सं Samvidhan

The Constitution of India

Article 285

Exemption of property of the Union from State taxation

Why this exists

Article 285 reflects a basic federal principle: one government's property should not be squeezed for revenue by another level of government, since the Union serves the whole country and shouldn't be financially burdened by individual States or municipalities. At the same time, the framers didn't want to suddenly wipe out pre-existing local taxes on Union property that towns and States had relied on before 1950, so clause (2) grandfathered those arrangements until Parliament decided to change them.

How courts read it

The Supreme Court examined this Article closely in New Delhi Municipal Committee v. State of Punjab (1997), a major case about whether municipal bodies could levy property tax on buildings owned by the Union government in Delhi. The Court held that 'any authority within a State' includes municipal corporations and committees, not just the State government itself, so such bodies also need Parliament's permission to tax Union property.

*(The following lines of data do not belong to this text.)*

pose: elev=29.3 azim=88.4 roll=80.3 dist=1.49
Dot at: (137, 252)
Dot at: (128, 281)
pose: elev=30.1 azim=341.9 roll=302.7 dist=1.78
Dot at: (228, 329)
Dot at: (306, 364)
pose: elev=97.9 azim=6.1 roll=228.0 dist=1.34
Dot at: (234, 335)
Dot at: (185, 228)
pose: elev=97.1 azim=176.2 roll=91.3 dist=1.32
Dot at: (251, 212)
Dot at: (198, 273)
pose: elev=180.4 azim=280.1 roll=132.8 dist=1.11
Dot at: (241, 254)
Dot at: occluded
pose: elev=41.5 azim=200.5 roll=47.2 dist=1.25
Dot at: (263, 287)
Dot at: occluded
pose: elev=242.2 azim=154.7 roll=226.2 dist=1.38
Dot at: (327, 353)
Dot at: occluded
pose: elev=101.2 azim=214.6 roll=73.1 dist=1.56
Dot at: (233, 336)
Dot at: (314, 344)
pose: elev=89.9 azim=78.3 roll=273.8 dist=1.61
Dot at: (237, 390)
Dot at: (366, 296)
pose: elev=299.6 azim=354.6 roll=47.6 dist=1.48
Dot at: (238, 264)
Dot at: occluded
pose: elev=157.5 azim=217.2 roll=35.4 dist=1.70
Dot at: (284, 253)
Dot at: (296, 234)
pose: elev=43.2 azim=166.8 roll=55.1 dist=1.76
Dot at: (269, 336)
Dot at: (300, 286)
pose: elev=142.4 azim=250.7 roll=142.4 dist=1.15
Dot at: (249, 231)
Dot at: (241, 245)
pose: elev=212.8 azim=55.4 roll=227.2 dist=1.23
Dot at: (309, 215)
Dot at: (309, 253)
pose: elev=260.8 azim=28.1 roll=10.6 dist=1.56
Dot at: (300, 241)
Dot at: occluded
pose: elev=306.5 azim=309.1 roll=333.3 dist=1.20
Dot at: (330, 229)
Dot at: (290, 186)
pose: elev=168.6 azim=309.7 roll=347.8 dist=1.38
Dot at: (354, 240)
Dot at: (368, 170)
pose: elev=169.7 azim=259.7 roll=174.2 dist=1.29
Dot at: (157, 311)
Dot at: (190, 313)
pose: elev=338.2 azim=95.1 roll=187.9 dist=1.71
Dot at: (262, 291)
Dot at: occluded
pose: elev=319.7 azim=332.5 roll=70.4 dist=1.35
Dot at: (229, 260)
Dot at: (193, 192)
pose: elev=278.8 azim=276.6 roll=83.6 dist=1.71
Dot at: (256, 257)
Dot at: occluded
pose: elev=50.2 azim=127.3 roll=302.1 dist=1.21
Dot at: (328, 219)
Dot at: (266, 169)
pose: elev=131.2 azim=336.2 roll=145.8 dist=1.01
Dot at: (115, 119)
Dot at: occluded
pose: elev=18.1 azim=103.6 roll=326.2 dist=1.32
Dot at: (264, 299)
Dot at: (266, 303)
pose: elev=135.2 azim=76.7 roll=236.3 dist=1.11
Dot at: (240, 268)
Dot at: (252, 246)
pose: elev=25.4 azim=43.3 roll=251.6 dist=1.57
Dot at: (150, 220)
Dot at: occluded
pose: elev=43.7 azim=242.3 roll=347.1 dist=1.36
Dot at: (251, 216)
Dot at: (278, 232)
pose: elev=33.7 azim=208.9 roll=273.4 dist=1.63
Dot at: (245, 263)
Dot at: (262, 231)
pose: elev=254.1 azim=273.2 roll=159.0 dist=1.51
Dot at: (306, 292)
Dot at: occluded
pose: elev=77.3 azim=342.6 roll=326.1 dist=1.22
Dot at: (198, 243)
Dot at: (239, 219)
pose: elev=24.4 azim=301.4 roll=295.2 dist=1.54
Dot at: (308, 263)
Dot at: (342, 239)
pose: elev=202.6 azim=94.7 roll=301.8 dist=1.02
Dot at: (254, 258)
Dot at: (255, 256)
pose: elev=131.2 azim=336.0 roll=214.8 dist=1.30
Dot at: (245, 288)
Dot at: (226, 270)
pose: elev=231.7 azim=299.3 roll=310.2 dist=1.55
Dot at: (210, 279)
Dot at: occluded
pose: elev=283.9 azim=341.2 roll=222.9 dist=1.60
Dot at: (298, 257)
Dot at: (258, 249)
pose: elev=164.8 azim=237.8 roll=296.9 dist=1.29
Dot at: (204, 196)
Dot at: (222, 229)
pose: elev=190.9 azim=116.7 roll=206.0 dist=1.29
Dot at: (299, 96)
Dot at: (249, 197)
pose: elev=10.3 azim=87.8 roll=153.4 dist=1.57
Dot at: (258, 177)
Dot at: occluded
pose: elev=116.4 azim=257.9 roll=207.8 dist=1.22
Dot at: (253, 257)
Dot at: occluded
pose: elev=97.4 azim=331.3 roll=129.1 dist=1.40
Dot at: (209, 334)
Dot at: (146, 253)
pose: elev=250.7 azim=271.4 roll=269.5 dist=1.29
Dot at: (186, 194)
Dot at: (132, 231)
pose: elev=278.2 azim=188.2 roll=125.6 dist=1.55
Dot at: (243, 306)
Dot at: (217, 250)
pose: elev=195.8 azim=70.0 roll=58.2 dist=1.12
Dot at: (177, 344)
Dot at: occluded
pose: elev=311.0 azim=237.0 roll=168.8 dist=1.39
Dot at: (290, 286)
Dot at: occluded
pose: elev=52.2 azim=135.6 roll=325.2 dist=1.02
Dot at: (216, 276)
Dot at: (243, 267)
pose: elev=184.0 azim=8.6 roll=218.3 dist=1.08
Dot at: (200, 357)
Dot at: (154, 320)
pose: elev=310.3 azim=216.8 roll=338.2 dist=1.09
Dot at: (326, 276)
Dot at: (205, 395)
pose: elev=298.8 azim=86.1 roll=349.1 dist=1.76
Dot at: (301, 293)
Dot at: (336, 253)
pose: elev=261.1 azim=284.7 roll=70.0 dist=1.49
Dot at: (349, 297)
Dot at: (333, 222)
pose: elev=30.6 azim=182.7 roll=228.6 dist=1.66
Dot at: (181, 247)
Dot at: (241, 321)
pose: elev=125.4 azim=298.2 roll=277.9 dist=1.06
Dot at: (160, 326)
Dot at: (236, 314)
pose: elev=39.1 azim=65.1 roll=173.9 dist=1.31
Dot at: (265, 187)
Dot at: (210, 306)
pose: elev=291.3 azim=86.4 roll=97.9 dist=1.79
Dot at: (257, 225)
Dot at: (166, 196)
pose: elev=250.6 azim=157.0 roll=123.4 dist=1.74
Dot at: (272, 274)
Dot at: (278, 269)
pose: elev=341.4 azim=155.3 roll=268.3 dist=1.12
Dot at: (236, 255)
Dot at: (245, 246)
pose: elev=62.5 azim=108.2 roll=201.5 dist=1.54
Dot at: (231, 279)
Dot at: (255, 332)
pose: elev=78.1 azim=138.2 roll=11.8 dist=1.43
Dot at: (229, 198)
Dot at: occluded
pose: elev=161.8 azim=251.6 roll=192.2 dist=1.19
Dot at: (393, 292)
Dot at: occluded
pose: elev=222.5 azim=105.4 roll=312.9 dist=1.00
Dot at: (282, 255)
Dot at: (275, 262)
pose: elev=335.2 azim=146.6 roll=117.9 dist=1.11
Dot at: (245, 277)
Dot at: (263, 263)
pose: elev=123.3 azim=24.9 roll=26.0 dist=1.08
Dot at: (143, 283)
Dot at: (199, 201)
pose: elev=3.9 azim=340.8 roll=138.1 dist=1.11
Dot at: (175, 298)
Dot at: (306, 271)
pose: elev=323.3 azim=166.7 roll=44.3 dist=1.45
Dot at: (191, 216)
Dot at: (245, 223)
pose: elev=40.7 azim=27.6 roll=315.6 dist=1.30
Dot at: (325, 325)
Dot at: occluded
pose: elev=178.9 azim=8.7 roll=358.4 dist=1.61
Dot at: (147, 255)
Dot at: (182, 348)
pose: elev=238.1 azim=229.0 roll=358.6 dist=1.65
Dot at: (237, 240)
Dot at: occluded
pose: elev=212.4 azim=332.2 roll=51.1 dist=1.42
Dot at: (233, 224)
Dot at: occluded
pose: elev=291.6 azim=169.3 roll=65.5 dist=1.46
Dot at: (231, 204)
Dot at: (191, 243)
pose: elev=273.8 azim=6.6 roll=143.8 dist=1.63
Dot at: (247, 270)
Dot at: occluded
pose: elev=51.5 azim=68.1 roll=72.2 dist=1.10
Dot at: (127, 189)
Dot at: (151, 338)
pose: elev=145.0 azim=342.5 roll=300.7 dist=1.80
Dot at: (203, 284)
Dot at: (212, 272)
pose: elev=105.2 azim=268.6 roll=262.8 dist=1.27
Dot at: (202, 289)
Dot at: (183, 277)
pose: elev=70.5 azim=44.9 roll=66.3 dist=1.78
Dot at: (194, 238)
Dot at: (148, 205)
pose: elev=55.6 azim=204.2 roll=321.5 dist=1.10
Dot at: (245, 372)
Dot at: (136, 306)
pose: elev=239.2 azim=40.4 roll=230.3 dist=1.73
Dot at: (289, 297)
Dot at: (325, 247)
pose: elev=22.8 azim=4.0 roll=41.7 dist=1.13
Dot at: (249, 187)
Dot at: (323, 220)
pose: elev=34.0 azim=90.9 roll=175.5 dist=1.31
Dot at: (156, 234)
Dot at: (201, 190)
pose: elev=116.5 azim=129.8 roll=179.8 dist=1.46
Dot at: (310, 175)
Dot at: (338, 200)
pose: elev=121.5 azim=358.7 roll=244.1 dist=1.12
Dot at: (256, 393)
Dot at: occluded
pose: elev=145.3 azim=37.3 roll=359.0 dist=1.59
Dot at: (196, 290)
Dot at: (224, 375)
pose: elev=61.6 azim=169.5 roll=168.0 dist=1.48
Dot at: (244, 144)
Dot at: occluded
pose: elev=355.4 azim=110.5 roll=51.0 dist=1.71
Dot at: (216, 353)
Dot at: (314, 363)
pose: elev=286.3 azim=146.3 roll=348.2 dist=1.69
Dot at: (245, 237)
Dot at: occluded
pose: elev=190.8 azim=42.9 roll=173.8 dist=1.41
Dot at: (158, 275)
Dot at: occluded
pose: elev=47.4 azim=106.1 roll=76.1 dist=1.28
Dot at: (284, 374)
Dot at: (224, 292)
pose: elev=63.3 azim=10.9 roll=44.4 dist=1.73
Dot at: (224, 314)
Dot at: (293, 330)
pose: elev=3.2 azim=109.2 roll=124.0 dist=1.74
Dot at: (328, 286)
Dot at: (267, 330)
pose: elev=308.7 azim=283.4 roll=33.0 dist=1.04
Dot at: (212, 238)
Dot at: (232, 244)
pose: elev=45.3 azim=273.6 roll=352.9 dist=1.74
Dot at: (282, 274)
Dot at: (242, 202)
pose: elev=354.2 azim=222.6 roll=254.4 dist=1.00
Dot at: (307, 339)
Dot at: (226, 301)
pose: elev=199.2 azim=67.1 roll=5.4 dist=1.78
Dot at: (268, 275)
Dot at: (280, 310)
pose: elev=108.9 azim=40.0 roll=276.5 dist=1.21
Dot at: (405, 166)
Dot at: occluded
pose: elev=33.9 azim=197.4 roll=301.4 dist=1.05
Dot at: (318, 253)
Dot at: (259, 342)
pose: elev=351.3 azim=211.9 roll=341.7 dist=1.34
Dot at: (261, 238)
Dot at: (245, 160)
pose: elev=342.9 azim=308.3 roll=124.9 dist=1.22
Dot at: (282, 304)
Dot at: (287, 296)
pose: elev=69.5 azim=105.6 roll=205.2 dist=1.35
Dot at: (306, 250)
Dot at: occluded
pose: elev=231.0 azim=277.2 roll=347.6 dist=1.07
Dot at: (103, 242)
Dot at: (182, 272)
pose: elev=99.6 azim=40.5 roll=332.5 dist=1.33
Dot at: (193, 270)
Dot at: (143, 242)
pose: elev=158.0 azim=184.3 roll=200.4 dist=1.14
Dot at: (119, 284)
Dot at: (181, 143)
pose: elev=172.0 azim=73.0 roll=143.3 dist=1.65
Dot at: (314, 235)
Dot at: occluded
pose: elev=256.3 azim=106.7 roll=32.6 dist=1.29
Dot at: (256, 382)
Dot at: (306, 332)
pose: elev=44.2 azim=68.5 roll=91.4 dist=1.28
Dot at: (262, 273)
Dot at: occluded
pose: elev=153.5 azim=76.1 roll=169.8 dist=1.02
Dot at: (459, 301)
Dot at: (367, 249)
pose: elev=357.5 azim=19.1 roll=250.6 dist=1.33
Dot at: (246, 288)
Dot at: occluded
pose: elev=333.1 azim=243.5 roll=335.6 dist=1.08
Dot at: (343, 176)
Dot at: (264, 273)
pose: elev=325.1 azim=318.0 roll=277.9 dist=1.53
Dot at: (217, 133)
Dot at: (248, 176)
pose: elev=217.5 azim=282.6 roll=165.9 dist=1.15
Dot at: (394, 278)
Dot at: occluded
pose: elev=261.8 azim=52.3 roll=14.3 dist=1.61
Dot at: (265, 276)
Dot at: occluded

The Court also examined the scope of the pre-constitutional exemption under clause (2), clarifying that only taxes actually being levied or treated as leviable just before the Constitution's commencement could continue.

Common misconceptions
  • Myth: Union property can never be taxed by any State or local body under any circumstances.
    Fact: Parliament can pass a law allowing such taxation, and old pre-1950 taxes can continue under clause (2) until Parliament changes that.
  • Myth: Only State governments are barred from taxing Union property; municipalities and local bodies are free to do so.
    Fact: The Supreme Court in New Delhi Municipal Committee v. State of Punjab (1997) clarified that 'any authority within a State' includes municipal bodies, so they too need Parliament's authorization.